:: Extrait de page ::
À CŒUR OUVERT

À 10 ans, la question terrible...
"Je vois et j'entends encore mon père me dire : voilà il y a un professeur du conservatoire qui t'a entendu dans une audition et qui nous a dit : votre fils est doué, il faudrait l'amener".

Sur le Conservatoire...
"Mon passage au Conservatoire, alors que j'étais tout jeune, a été un événement marquant dans un sens négatif. J'ai souffert de cette période. Nous étions en pleine adolescence, décramponnés d'un parcours normal : plus de lycée, plus d'amis, plus de vacances et puis nous étions plongés dans un univers où l'on sent que les dents sont aiguisées et que les professeurs se disputent parce qu'ils voudraient avoir les meilleurs élèves. Aucune ambiance particulière pour générer des amitiés. J'ai été ravi d'en sortir avec le sentiment de ne pas avoir appris grand chose ! J'ai été mis sur un piédestal alors que je jouais en culottes courtes, j'étais si jeune... J'ai éprouvé une grande solitude en sortant de cette école : que vais-je faire ? Mes parents ont dû faire le sacrifice de me payer des cours privés. J'ai traversé cette période sans réels dégâts grâce à une certaine force et à la lucidité de mes parents.

Comment réussir à se trouver dans de telles circonstances ?
:::
- À faire:
**A)** Recopiez le passage de l'extrait qui s'ouvre sur les mots contenant « À 10 ans, la » et se termine par « Sur le Conservatoire... », en changeant « père » en « grand-père ».
**B)** D'après l'extrait, qu'est-ce que les parents ont dû faire le sacrifice de payer ?
Les données ci-dessous proviennent d'une autre source.
:: Données sources ::
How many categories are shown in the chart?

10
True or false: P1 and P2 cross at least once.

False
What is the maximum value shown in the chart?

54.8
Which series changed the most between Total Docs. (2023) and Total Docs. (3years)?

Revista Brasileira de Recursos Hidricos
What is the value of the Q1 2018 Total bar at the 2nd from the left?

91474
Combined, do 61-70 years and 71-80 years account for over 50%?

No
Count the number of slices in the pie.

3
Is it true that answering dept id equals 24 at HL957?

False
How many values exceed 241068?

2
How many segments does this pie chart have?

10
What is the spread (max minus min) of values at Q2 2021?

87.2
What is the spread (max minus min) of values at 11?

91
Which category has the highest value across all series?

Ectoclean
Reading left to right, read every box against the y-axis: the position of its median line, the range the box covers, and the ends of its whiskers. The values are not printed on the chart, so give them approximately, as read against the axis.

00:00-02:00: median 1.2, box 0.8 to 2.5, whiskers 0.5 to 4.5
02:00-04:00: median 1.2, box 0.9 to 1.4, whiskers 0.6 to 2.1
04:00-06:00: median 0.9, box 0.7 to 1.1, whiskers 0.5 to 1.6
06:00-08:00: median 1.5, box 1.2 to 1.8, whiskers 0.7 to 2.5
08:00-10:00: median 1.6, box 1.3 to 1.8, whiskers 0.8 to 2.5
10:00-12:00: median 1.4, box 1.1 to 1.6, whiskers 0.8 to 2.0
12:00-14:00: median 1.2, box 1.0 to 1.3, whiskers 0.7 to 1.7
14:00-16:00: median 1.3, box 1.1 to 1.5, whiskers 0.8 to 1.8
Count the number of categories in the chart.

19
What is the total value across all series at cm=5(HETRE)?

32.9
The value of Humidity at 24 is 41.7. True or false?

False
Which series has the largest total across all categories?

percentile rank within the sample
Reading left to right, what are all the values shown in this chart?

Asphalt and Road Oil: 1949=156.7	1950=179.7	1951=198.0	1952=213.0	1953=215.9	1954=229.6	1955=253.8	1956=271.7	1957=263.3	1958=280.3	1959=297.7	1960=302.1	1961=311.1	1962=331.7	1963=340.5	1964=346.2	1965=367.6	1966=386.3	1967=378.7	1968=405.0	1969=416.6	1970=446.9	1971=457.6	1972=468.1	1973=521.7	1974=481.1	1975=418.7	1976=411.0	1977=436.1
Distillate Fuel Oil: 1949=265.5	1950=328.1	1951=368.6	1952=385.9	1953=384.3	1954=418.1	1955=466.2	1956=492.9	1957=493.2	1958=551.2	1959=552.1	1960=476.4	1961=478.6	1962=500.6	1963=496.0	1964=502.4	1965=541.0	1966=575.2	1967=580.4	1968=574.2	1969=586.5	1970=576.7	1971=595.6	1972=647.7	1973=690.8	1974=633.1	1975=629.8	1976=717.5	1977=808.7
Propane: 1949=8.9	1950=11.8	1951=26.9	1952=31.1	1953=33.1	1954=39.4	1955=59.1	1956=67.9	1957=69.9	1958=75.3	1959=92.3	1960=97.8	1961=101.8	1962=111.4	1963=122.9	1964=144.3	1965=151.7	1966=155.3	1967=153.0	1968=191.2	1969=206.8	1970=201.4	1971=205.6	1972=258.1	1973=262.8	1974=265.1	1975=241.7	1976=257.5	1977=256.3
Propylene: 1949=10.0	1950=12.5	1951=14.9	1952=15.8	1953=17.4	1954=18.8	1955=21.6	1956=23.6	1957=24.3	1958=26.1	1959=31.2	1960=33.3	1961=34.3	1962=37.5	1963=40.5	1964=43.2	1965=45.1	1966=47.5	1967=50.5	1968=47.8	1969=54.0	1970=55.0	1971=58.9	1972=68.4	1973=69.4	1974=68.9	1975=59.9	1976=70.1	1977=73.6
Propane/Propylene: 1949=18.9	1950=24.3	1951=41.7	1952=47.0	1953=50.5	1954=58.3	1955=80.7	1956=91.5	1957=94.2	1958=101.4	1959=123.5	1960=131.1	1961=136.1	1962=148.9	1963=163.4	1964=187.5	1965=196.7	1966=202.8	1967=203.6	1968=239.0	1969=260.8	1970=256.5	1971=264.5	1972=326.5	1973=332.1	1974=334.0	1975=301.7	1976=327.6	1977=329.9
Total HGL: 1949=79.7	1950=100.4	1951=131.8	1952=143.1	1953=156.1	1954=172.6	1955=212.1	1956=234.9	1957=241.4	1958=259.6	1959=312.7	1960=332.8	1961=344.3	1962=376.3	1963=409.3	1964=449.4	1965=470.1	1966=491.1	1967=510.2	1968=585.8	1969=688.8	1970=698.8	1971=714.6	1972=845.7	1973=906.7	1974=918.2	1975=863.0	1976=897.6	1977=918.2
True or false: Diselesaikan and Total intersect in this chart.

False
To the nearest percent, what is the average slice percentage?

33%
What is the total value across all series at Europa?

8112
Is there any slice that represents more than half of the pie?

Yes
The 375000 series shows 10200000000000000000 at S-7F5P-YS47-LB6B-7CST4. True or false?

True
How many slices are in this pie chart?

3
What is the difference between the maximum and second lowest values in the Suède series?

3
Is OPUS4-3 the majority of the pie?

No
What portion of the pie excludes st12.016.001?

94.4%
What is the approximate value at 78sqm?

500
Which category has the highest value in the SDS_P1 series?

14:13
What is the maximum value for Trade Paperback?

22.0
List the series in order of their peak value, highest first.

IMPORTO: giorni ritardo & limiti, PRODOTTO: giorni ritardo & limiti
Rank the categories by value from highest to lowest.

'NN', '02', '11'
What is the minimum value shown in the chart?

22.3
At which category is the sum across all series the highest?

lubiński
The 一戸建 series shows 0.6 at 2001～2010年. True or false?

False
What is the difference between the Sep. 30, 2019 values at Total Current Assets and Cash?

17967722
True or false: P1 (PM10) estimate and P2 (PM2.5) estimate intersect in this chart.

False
:::
- Réponses par numéro:
**A)**
À 10 ans, la question terrible...
"Je vois et j'entends encore mon grand-père me dire : voilà il y a un professeur du conservatoire qui t'a entendu dans une audition et qui nous a dit : votre fils est doué, il faudrait l'amener".

Sur le Conservatoire...

**B)** Des cours privés.